Pull out every line of the listing below where "países" appears.

++++++++++

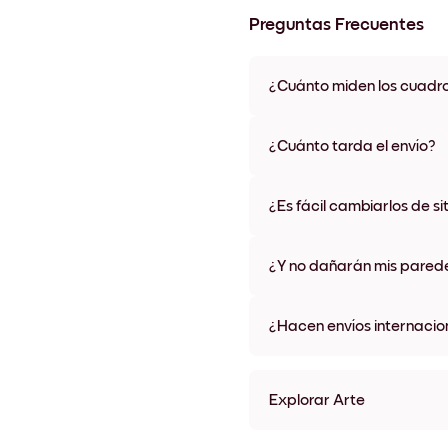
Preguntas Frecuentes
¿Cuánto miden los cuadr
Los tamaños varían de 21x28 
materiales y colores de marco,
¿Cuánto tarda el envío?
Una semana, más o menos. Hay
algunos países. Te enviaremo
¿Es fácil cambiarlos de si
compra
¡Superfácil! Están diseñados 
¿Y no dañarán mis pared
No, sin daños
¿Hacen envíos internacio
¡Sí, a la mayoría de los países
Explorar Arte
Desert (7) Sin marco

++++++++++

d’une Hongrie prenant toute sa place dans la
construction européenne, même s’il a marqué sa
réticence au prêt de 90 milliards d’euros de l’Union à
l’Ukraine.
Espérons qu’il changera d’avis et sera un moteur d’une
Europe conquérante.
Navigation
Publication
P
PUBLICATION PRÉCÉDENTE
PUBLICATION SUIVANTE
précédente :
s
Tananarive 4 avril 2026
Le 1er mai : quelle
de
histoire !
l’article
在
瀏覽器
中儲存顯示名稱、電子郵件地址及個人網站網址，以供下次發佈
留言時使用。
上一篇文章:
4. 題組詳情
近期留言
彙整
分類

++++++++++

* _RESULT_:
algunos países. Te enviaremo
¡Sí, a la mayoría de los países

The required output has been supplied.